What sucks the most about a smartphone? Its battery, of course. The LCD display, GPS and poor power management by the apps contribute to major sucking up for smartphones battery. A sucky smartphone battery might be a thing of past if the UCLA researchers have their way. I really hope they do. UCLA’s new polarizer equipped smartphone with LCD screen can harvest ambient light energy, sunlight and the backlight of the phone to charge itself.
Researchers at UCLA Henry Samueli School of Engineering and Applied Science have found a way to equip smartphones with photovoltaic polarizer’s which act as the harvester from various energy sources.
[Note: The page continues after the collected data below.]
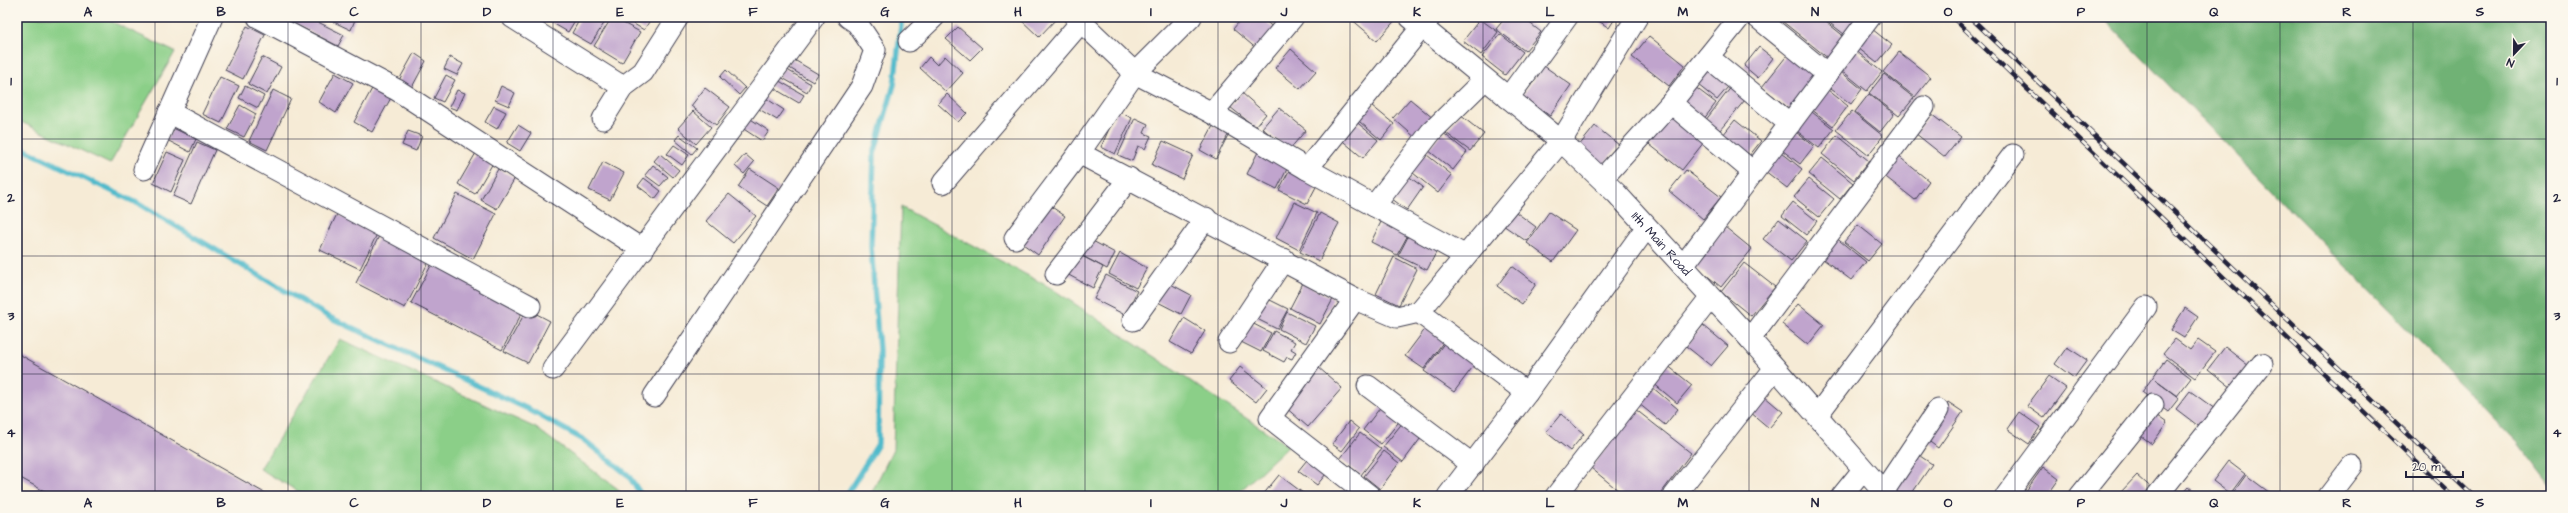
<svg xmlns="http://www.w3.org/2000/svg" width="2568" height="513" viewBox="0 0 2568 513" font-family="'Architects Daughter',sans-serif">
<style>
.green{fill:#8bcf88;stroke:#567862}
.forest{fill:#70b274;stroke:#496a58}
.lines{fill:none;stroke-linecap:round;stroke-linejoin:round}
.stream{stroke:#4fbacb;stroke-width:5.5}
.building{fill:#c0a4cd}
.minor-casing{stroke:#424052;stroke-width:23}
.minor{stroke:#fff;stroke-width:21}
.rail-casing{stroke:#22223b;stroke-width:4.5}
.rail{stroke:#fbf7ec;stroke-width:3;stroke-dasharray:9;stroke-linecap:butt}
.grid{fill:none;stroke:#22223b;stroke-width:1;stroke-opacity:0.55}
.labels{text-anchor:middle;stroke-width:4;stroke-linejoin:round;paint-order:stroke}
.street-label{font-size:13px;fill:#22223b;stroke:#fbf7ec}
.neatline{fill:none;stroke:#22223b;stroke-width:1.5}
.grid-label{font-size:13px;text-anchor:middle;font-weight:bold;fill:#22223b}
</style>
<rect width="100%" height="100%" fill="#fbf7ec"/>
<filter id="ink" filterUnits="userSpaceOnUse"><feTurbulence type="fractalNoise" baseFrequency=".025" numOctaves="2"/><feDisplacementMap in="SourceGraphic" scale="8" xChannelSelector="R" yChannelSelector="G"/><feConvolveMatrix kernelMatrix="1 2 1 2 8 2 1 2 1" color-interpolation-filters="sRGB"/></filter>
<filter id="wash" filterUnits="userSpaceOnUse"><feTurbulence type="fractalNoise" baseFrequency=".012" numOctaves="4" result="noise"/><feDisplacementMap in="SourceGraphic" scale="16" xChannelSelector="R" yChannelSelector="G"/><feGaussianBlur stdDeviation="0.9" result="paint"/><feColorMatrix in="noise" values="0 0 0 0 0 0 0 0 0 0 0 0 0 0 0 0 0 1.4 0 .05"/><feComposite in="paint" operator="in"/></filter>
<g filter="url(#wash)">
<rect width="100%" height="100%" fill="#f6ebd6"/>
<!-- green -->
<path class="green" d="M17,17H102L175,52L110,164L17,120Z
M901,207L1051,288L1288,446L1235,496H870L893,450Z
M340,339L536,428L618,489L622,496H306L260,469Z"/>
<!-- forest -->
<path class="forest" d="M2102,17H2551V486L2518,443Z"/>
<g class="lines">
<!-- stream -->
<path class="stream" d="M17,146L137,203L329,317L528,409L584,440L628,475L642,496
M846,496L878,444L879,350L871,246L874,154L894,85L902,17"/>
</g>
<g id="blocks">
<!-- building -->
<path class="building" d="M281,17H308L344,35L338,46Z
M323,17H356L351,30Z
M542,17H577L568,32Z
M581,17H608L591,44L572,33Z
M612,17L640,32L622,63L594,46Z
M622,17H652L644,30Z
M1018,17H1054L1056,19L1039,37Z
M1243,17H1261L1276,30L1258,50L1233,29Z
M1349,17H1396L1397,18L1377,41Z
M1506,17H1522L1541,32L1525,51L1496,29Z
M1593,17H1616L1609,28Z
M1777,17H1820L1846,38L1829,59Z
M1822,17H1857L1844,34Z
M1480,19L1498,32L1481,55L1463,41Z
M1867,25L1892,45L1877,63L1853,44Z
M247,26L265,35L243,79L225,70Z
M958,27L982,48L970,60L946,39Z
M1500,34L1523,52L1505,75L1482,57Z
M1649,36L1685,65L1669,86L1632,57Z
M1759,47L1773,58L1758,78L1744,66Z
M1793,48L1821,70L1791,110L1762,87Z
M1291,49L1316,71L1300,89L1275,68Z
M1855,50L1882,72L1867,91L1840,69Z
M1899,52L1931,77L1915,97L1883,72Z
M414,53L426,61L411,89L398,82Z
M945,56L963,73L946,92L920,68L929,57L937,65Z
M262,57L281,67L267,94L248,84Z
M450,57L463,64L457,75L444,69Z
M791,58L818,74L813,82L786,66Z
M1708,62L1733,81L1717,100L1693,81Z
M1544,66L1571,85L1550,116L1522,96Z
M1835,67L1862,89L1851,104L1823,83Z
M784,68L811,84L807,92L779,76Z
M726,70L745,88L739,95L720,77Z
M335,73L353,83L336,113L319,102Z
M1884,74L1914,98L1899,116L1869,93Z
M446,75L455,80L443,102L434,98Z
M220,77L239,86L221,123L202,114Z
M774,78L804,95L799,103L770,86Z
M1735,82L1750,94L1715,136L1702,125Z
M1691,84L1716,103L1700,124L1675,104Z
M374,85L392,96L372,132L354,122Z
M245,86L264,96L258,108L239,98Z
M501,86L515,93L509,106L495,100Z
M1823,86L1848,106L1833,126L1807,106Z
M705,88L730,107L716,125L691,106Z
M273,90L291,99L267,150L249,141Z
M457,90L465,93L457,110L449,107Z
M1242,93L1266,114L1255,127L1230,107Z
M947,94L967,113L958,122L938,104Z
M1869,94L1894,114L1880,132L1855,112Z
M761,95L784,110L777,120L754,106Z
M1410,99L1434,119L1417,139L1393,118Z
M1366,101L1394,124L1381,140L1353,116Z
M240,105L256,114L244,137L227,129Z
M494,106L506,112L497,129L485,122Z
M1279,108L1306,130L1289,150L1262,128Z
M1671,108L1708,137L1682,170L1645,141Z
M1808,109L1834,129L1819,148L1793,128Z
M693,111L711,127L696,144L678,128Z
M1117,111L1132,118L1115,154L1101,147Z
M1852,111L1883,136L1868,155L1836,130Z
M743,114L769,131L762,141L736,124Z
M1931,114L1961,137L1945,157L1915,133Z
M1460,115L1484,134L1470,151L1446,133Z
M1135,118L1148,124L1144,133L1151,136L1145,149L1138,146L1132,161L1118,155Z
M1353,119L1378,140L1363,158L1338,137Z
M1735,120L1761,141L1745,161L1719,140Z
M518,125L531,133L520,151L507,143Z
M1213,126L1229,133L1216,159L1200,150Z
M1595,126L1619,145L1602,166L1578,147Z
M173,128L196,139L190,152L167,140Z
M1792,129L1814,146L1800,164L1778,147Z
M408,131L422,136L416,151L402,145Z
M1442,132L1467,152L1453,170L1428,150Z
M679,135L697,148L692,154L675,140Z
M1837,135L1869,161L1854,180L1822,154Z
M1163,141L1193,155L1182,179L1152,165Z
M197,142L215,150L191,204L173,196Z
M674,145L689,155L682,165L667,154Z
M480,146L497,156L475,194L458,184Z
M1776,148L1802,169L1787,188L1760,167Z
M1422,151L1452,175L1438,193L1408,169Z
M167,152L185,160L171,192L153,183Z
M1258,152L1288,167L1277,189L1247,174Z
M660,154L679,170L673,177L654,161Z
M745,154L754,162L744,174L735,166Z
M1897,155L1929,181L1915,200L1882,174Z
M1822,158L1853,183L1840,199L1809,174Z
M603,162L624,173L610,200L589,190Z
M653,165L668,177L660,186L645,175Z
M498,169L515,178L497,209L481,200Z
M750,169L779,188L767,206L738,187Z
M1290,169L1318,183L1307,204L1279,190Z
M1686,170L1721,197L1703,219L1669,191Z
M1404,173L1423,187L1407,210L1388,196Z
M644,178L661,191L655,199L638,186Z
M1809,179L1834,199L1819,217L1794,197Z
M457,194L496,214L473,259L434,238Z
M729,194L756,216L733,243L706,221Z
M1294,202L1317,213L1299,250L1276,238Z
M1793,202L1817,221L1806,235L1782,216Z
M1046,203L1065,216L1038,255L1019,241Z
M1513,210L1536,227L1526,241L1503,225Z
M1549,212L1576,230L1553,262L1527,243Z
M1320,213L1339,223L1319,261L1300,252Z
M337,214L377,234L360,269L320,250Z
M1779,219L1807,241L1791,261L1763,239Z
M1382,220L1409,233L1397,255L1371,242Z
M1858,225L1882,244L1868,261L1844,242Z
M1725,227L1752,249L1721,287L1694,265Z
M1411,231L1440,245L1427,270L1398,256Z
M380,234L430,259L405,308L356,283Z
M1835,237L1866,262L1851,280L1819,256Z
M1087,238L1115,253L1107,269L1079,254Z
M1074,252L1103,267L1093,288L1063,272Z
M1120,253L1147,268L1136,288L1109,274Z
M1394,257L1417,269L1399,305L1376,294Z
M433,262L524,309L502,350L411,303Z
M1744,263L1775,287L1751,316L1721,292Z
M1512,266L1536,284L1522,304L1497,286Z
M1106,275L1137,291L1125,315L1094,299Z
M1165,281L1191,295L1181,314L1152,299Z
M1303,283L1333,299L1320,324L1290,308Z
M1262,296L1288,309L1277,329L1251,316Z
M1798,304L1824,325L1808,345L1782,324Z
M2185,308L2198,317L2184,338L2171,330Z
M527,309L550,321L528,363L504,351Z
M1287,312L1315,326L1306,343L1279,329Z
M1184,318L1205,331L1191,354L1170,342Z
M1246,320L1271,333L1261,352L1235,339Z
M1703,325L1728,346L1711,366L1686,346Z
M1426,328L1444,341L1424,369L1405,356Z
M1274,331L1295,342L1291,349L1296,352L1292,359L1287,357L1284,362L1263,351Z
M2175,339L2190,350L2198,340L2215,352L2195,378L2163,354Z
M1445,342L1475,364L1454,392L1424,371Z
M2067,347L2087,360L2074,378L2055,364Z
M2225,347L2249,366L2232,388L2208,369Z
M17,353L270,496H53L17,476Z
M2166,359L2191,378L2177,396L2155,380L2179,398L2168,412L2142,392Z
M1667,365L1692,385L1677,403L1652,382Z
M1240,367L1267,388L1256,402L1229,381Z
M1318,367L1342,388L1308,427L1284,406Z
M2049,376L2066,388L2044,418L2027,406Z
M1652,387L1678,409L1665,425L1638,403Z
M2190,391L2215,409L2201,428L2176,409Z
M1764,396L1783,412L1769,428L1750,412Z
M1948,402L1963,412L1938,448L1923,437Z
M1383,404L1402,418L1381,444L1363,430Z
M1635,409L1691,453L1659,496H1625L1591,468Z
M2019,412L2040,427L2029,444L2007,429Z
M2153,413L2167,423L2152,444L2137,433Z
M1561,414L1584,434L1570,451L1546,432Z
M1349,421L1359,429L1342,451L1332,444Z
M1404,421L1423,435L1403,462L1383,447Z
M1360,433L1381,449L1361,475L1340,459Z
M1384,451L1399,463L1380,489L1364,476Z
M1914,452L1932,464L1910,496H1898L1888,490Z
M1311,455L1330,469L1317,485L1298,471Z
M2228,461L2245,474L2230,494L2213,481Z
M2043,467L2059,479L2047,496H2033L2026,491Z
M1279,475L1307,496H1262Z
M2137,475L2156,492L2152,496H2123L2120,493Z
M2246,475L2274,496H2231Z
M2189,487L2201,496H2181Z"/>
</g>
</g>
<g filter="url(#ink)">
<use href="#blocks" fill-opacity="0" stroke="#424052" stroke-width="1"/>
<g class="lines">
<defs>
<g id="minor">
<path d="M258,17L397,90L643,250"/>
<path d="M512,17L623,87L643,72L678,17"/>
<path d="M1076,17L1135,73L1212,113L1307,169L1464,255"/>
<path d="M1191,17L1135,73L1079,153L1355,299L1397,317L1419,312L1561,141L1637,17"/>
<path id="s1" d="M1410,17L1561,141L1616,193L1750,339L1887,496"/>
<path d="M1757,17L1827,74"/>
<path d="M909,41L934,17"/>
<path d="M1708,57L1790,124"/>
<path d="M1508,98L1567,17"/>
<path d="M1671,103L1753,172"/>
<path d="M169,112L530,306"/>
<path d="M1212,113L1293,17"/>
<path d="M603,119L623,87"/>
<path d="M144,169L212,17"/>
<path d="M1307,169L1430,17"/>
<path d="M1602,179L1671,103L1740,17"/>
<path d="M943,183L1081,22"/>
<path d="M1374,206L1431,132L1484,80"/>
<path d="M1015,238L1079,153"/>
<path d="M1683,266L1870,17"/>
<path d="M1056,274L1129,178"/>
<path d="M1355,299L1270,418L1370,496"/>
<path d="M1419,312L1527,393"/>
<path d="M1133,320L1206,218"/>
<path d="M1750,339L1924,107"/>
<path d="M1229,342L1284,259"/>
<path d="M553,369L814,17"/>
<path d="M1368,386L1473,465"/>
<path d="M654,396L862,86L875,50L857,23L848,17"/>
<path d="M1818,414L2013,155"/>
<path d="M1883,492L1938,410"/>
<path d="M1448,496L1527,393L1646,228"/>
<path d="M1556,496L1710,298"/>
<path d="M1674,496L1775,368"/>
<path d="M1842,496L1863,470"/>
<path d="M2006,496L2146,307"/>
<path d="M2080,496L2153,405"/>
<path d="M2157,496L2262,364"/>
<path d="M2329,496L2352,466"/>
</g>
</defs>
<!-- minor casing -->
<use href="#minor" class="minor-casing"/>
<!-- minor -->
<use href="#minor" class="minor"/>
<defs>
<path id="rail" d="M1952,17L2452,496
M1970,17L2473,496"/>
</defs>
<!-- rail casing -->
<use href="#rail" class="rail-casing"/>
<!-- rail -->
<use href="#rail" class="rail"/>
</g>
</g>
<!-- grid -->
<path class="grid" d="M155,17V496M288,17V496M421,17V496M553,17V496M686,17V496M819,17V496M952,17V496M1085,17V496M1218,17V496M1350,17V496M1483,17V496M1616,17V496M1749,17V496M1882,17V496M2015,17V496M2147,17V496M2280,17V496M2413,17V496M17,139H2551M17,256H2551M17,374H2551"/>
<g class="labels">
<!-- street labels -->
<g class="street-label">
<text dy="5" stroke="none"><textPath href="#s1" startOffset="339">11th Main Road</textPath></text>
</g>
</g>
<!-- margin -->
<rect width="2568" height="513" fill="none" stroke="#fbf7ec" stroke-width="44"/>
<!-- north arrow -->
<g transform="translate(2514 54) rotate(202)" stroke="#fbf7ec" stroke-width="3" paint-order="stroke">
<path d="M0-3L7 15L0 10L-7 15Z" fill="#22223b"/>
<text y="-6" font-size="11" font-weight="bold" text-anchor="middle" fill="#22223b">N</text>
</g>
<!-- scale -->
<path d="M2406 471v6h57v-6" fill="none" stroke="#22223b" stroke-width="2"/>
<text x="2412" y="471" font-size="12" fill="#22223b" stroke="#fbf7ec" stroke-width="3" paint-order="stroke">20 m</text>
<rect x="22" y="22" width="2524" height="469" class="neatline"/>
<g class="grid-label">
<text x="88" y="16">A</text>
<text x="221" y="16">B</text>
<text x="354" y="16">C</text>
<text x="487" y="16">D</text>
<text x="620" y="16">E</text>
<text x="753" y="16">F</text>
<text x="885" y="16">G</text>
<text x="1018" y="16">H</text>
<text x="1151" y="16">I</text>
<text x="1284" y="16">J</text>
<text x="1417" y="16">K</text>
<text x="1550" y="16">L</text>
<text x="1683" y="16">M</text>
<text x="1815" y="16">N</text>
<text x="1948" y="16">O</text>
<text x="2081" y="16">P</text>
<text x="2214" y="16">Q</text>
<text x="2347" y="16">R</text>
<text x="2480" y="16">S</text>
<text x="11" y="85">1</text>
<text x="2557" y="85">1</text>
<text x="11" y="202">2</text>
<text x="2557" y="202">2</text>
<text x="11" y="320">3</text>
<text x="2557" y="320">3</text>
<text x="11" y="437">4</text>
<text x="2557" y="437">4</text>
<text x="88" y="507">A</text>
<text x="221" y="507">B</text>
<text x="354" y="507">C</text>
<text x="487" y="507">D</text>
<text x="620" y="507">E</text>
<text x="753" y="507">F</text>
<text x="885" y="507">G</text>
<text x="1018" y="507">H</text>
<text x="1151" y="507">I</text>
<text x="1284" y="507">J</text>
<text x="1417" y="507">K</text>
<text x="1550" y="507">L</text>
<text x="1683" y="507">M</text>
<text x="1815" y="507">N</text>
<text x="1948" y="507">O</text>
<text x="2081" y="507">P</text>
<text x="2214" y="507">Q</text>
<text x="2347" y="507">R</text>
<text x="2480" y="507">S</text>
</g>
</svg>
Polarizing organic photovoltaic is a 3-in-1 device which acts as a polarizer, photovoltaic device and as a photovoltaic panel (for sunlight and ambient light).
Polarizing organic photovoltaic is to smartphones what drinking recycled piss is to humans.
There is no shortage of products which can be charged using solar energy. We have seen a tablet from India’s BEL, Umeox Apollo, Toshiba eReader and iSlate. What separates the UCLA concept from the rest is its ability to use the backlight of the phone along with sunlight and ambient light.
current LCD polarizers are inefficient, the researchers said. A device’s backlight can consume 80 to 90 percent of the device’s power. But as much as 75 percent of the light generated is lost through the polarizers. A polarizing organic photovoltaic LCD could recover much of that unused energy. (UCLA)
We have seen quite a few concepts like a flexible screen, phone being charged with just voice and an imaginary phone. Of all the concepts we have seen so far, a self-charging smartphone sounds the most exciting and the most useful.